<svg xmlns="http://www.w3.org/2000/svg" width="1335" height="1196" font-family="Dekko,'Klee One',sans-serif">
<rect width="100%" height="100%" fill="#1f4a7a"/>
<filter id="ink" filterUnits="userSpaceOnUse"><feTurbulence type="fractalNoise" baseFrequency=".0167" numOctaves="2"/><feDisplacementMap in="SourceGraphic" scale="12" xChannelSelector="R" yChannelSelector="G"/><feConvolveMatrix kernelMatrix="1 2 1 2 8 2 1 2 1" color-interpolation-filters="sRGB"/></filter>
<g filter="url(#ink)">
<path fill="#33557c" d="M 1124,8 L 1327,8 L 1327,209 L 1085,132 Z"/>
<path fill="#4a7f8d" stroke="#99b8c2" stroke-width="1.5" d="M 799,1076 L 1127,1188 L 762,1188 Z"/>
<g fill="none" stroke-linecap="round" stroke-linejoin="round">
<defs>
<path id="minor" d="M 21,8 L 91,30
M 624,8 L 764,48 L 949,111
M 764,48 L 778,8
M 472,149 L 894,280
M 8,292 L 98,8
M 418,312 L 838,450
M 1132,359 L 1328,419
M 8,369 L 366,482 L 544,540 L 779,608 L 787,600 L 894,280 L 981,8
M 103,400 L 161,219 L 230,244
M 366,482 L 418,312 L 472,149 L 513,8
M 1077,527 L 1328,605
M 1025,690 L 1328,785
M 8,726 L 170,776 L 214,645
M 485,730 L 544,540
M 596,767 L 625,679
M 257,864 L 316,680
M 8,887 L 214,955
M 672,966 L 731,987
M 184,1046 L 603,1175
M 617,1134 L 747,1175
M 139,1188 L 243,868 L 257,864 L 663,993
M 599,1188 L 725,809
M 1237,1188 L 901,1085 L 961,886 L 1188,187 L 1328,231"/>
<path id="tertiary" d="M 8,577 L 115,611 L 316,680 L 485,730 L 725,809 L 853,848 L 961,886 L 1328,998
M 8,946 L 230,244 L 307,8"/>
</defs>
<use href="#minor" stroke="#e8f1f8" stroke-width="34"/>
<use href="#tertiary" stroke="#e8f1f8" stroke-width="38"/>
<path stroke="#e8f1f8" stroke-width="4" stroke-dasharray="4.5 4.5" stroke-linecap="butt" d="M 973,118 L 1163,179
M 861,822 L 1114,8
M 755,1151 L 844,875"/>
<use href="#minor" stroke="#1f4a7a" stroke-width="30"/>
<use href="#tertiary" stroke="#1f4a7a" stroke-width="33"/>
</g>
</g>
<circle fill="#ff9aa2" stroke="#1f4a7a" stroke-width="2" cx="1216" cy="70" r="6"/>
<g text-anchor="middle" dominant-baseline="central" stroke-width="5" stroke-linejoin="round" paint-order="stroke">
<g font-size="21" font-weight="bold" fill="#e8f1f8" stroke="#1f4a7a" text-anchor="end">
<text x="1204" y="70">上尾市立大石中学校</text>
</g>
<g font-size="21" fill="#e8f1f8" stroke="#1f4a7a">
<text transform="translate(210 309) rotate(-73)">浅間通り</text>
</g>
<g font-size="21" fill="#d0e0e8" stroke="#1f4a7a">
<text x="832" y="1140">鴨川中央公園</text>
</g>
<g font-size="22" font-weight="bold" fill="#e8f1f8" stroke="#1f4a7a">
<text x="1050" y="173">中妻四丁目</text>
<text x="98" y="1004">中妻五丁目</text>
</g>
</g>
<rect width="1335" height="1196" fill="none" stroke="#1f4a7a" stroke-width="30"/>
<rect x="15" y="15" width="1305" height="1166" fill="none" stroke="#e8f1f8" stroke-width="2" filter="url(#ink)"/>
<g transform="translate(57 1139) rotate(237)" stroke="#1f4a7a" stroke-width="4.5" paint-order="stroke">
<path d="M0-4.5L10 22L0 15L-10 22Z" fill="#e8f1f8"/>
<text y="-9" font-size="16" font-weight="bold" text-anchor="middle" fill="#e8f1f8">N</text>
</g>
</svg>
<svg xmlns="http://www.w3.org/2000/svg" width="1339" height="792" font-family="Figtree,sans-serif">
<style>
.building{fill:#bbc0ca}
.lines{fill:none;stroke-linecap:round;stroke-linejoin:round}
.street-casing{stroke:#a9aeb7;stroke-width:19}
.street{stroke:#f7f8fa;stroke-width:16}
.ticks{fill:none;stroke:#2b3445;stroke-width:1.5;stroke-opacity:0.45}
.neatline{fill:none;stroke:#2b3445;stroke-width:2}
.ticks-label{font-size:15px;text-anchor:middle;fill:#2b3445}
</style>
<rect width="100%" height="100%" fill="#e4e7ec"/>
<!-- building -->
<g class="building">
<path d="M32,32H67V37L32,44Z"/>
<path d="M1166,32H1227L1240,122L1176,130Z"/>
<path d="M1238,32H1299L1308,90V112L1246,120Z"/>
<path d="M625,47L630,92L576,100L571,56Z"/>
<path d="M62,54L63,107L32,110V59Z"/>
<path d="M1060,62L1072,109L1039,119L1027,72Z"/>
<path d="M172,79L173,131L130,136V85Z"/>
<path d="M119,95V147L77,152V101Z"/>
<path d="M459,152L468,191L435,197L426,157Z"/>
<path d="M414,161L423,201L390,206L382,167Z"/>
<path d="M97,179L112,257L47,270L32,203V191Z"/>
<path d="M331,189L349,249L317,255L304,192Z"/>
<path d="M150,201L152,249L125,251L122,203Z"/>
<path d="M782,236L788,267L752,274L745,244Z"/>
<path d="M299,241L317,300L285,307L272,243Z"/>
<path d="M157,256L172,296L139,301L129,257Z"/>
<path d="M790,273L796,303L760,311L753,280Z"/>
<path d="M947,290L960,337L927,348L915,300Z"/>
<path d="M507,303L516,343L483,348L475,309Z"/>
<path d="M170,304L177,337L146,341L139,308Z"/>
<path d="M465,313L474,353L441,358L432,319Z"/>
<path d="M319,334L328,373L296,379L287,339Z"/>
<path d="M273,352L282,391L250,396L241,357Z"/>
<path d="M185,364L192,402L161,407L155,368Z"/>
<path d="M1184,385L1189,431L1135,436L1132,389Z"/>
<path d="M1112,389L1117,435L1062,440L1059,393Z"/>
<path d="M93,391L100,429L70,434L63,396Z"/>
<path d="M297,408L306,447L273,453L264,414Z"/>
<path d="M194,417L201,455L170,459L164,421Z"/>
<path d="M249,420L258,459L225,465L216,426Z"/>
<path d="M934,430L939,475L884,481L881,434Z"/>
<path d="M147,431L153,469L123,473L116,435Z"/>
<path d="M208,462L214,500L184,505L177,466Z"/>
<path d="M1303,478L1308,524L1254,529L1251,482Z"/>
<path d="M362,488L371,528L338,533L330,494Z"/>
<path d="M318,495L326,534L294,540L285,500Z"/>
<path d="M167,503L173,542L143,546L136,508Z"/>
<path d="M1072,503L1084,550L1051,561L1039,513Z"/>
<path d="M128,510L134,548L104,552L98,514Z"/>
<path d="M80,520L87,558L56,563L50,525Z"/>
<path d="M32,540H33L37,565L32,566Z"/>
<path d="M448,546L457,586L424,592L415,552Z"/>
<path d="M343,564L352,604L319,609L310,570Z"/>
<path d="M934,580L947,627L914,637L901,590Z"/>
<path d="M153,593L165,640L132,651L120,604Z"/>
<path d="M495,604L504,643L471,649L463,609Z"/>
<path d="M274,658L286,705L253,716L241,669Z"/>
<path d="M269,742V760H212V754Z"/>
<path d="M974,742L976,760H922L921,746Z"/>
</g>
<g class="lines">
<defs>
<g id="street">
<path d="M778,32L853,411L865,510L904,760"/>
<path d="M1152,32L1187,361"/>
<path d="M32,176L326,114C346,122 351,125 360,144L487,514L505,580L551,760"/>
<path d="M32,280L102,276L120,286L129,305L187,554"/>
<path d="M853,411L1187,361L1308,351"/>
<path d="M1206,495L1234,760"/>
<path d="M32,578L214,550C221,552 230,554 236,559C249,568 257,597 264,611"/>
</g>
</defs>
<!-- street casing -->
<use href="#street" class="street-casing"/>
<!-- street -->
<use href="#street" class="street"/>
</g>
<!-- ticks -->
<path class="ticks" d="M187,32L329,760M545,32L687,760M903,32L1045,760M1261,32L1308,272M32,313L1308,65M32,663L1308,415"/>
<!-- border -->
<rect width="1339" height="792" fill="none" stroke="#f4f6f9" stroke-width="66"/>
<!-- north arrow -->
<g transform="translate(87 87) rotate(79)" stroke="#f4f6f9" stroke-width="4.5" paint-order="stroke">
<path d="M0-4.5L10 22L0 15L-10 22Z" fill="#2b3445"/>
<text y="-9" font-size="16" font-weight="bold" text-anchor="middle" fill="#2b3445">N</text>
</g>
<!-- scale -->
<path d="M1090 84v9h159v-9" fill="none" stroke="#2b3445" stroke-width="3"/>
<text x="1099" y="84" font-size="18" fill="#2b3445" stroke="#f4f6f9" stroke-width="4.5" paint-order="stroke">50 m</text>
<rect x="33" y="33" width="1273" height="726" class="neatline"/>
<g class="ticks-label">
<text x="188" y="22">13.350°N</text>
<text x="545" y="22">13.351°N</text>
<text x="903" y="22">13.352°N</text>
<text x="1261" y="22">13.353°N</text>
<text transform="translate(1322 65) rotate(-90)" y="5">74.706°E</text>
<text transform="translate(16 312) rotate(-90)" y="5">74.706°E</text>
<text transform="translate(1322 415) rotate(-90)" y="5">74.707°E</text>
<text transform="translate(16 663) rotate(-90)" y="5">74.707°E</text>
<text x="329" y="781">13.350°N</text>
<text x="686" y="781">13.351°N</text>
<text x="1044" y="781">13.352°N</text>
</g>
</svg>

Problem to work on:
Look through the records and gather each line with the word "linejoin".

Your solution:
<g fill="none" stroke-linecap="round" stroke-linejoin="round">
<g text-anchor="middle" dominant-baseline="central" stroke-width="5" stroke-linejoin="round" paint-order="stroke">
.lines{fill:none;stroke-linecap:round;stroke-linejoin:round}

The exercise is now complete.